If you went to a similar party in Camps Bay, Sandton or Umhlanga, you would be less than impressed if the host put out bowls containing the equivalent of compressed toenail clippings. You would want to know where the cocaine was. And rightly so.

The Vietnamese have access to the best opium and heroin in the world, and yet they offer their friends something with no narcotic or curative properties whatsoever. That’s not my idea of a fun party.

The World Wide Fund for Nature-SA hopes to change the Vietnamese views on rhino horn’s desirability as a status symbol by enhancing the desirability of other status symbols, such as cars and designer clothing.

In other words, we need to treat them like children. “Look what I have for you, Phong Dong! I will give you this sparkly Michael Jackson jacket with pretty pockets and shiny buttons if you give me that yucky packet of boring old powder.”

“Fuck you! No jacket! Want horn! Don’t want … ooh, is that latest Toyota Fortuna? Here, take horn. You give me keys.”

Converting the Vietnamese aristocracy from horn-snorting, dog-eating savages into decent capitalists won’t be easy, especially since it’s a communist country. Luckily, today’s commies are easily influenced by the finer things in life. Look how quickly Blade Nzimande was co-opted, although he is more of a champagne socialist than he is a genuine communist. He’s also more into white wine than white rhino.

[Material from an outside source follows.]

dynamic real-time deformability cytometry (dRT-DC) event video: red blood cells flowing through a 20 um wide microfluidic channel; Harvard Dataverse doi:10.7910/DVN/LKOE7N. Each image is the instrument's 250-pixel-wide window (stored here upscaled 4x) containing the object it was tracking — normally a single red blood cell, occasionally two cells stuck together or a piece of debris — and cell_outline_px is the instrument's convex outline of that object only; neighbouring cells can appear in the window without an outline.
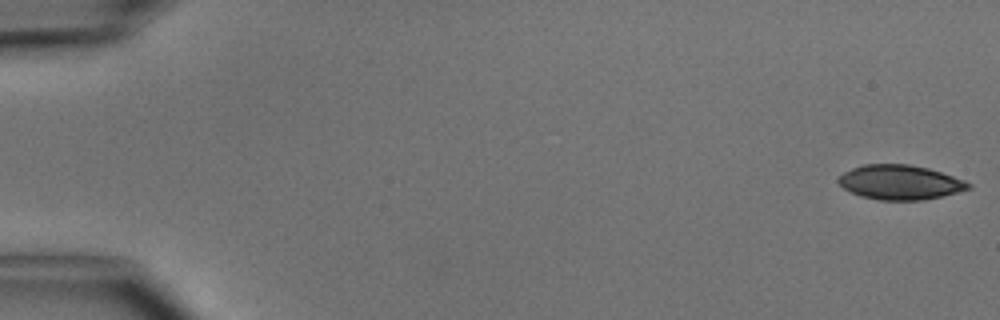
{"species": "common noctule bat (a hibernating species)", "species_latin": "Nyctalus noctula", "temperature_condition": "cold", "stored_images_in_passage": 49, "camera_frame_rate_fps": 3000, "um_per_image_px": 0.085, "animal": {"sex": "male", "body_mass_g": 15.6}, "frame": {"image": 1, "passage_image": 1, "time_ms": 0.0, "image_size_px": [1000, 320], "cell_outline_px": [[972, 188], [924, 200], [880, 200], [860, 196], [844, 188], [836, 180], [836, 176], [852, 168], [864, 164], [908, 164], [928, 168], [964, 180], [972, 184]], "centroid_in_image_um": [76.47, 15.49], "position_along_channel_um": 8.5, "area_um2": 26.13}}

I don’t think we can rely on media campaigns achieving much. For a start, conservationists discovered that showing the Vietnamese graphic images of bleeding or dead rhinos had little effect. Apart, perhaps, from making them feel hungry.

I was hoping some of the more serious-minded TV channels would take up the fight. This week the Discovery Channel was advertising a programme called Forbidden. “Join in as we meet the pony girl from the USA – a woman who has spent half her life living as a pony.”

I laughed and laughed. Then I curled up in the foetal position and cried myself to sleep.